[Records for the task Boundary: Start]

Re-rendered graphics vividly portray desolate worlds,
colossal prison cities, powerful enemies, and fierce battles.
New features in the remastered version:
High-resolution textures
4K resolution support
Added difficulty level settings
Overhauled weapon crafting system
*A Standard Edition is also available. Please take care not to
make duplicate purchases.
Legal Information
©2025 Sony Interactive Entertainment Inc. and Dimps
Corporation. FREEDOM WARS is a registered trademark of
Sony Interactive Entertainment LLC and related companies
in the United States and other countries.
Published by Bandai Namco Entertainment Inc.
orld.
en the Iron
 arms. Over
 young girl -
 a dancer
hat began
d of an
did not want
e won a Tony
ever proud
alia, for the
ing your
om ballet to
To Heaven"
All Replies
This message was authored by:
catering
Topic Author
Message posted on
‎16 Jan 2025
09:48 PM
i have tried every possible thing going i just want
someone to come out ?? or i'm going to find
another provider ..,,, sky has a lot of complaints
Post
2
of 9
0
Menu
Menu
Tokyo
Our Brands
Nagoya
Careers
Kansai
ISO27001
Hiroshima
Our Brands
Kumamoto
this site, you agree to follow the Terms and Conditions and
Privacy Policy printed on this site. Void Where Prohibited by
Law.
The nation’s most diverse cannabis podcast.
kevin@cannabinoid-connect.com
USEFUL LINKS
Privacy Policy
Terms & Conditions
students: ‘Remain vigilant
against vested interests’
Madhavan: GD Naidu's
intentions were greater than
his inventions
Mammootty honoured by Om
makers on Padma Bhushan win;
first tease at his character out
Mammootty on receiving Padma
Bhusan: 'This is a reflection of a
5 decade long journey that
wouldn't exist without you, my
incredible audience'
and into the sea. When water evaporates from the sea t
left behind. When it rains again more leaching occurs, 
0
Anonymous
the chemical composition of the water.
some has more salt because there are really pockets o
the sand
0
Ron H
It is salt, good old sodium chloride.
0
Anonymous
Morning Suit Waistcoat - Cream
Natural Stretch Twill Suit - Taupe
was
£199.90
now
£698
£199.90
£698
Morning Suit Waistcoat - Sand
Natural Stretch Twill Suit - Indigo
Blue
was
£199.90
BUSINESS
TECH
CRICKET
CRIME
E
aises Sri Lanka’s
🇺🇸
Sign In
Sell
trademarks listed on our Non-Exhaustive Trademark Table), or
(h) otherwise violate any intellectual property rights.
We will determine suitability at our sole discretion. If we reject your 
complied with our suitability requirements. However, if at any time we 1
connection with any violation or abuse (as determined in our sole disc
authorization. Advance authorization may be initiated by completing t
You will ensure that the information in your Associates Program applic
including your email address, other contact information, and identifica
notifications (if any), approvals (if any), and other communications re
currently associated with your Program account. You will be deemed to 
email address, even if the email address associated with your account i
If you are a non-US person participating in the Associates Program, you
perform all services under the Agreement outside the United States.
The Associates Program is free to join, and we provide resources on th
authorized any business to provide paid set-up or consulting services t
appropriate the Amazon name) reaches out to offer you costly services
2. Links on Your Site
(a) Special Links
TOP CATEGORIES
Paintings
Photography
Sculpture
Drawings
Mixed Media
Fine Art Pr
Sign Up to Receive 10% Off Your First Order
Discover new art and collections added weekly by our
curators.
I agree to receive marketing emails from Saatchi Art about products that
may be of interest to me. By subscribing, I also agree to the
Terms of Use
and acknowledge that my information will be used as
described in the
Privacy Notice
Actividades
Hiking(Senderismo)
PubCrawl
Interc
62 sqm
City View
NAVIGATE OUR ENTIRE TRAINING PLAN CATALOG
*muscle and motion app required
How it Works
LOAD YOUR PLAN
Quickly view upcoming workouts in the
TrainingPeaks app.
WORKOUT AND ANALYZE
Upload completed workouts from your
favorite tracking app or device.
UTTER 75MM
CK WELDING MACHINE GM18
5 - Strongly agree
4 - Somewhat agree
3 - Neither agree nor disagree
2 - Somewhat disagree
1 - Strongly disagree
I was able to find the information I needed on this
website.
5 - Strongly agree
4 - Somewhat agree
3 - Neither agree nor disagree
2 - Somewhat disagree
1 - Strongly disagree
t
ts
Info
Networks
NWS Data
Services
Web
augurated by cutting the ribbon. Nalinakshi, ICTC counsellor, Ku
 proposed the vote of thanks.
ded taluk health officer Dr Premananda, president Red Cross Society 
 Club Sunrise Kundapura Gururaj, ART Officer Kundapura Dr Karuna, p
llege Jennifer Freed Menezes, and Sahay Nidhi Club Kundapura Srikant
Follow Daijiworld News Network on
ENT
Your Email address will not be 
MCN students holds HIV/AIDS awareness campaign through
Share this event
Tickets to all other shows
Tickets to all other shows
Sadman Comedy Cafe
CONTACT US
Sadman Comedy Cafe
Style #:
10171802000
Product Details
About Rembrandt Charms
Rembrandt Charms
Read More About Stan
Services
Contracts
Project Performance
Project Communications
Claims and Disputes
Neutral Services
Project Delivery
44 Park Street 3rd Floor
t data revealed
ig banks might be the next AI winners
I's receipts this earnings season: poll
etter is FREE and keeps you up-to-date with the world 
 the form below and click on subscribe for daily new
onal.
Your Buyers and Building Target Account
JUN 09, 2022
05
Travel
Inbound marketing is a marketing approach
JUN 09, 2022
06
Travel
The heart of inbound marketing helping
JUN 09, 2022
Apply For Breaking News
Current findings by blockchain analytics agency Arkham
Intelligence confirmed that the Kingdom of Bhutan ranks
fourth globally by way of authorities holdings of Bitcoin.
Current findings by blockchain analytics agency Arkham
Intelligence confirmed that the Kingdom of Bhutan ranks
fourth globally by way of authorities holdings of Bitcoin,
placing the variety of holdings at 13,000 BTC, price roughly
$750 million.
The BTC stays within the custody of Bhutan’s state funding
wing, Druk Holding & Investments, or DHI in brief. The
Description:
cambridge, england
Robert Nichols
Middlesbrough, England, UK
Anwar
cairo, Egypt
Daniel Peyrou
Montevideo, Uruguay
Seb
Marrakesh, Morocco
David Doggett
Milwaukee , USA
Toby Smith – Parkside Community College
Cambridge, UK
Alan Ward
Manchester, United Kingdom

[Records for the task Boundary: End]

Instruction - Extract every line in the rows above that contains the word "Twill", matching case exactly.

Response below -
Natural Stretch Twill Suit - Taupe
Natural Stretch Twill Suit - Indigo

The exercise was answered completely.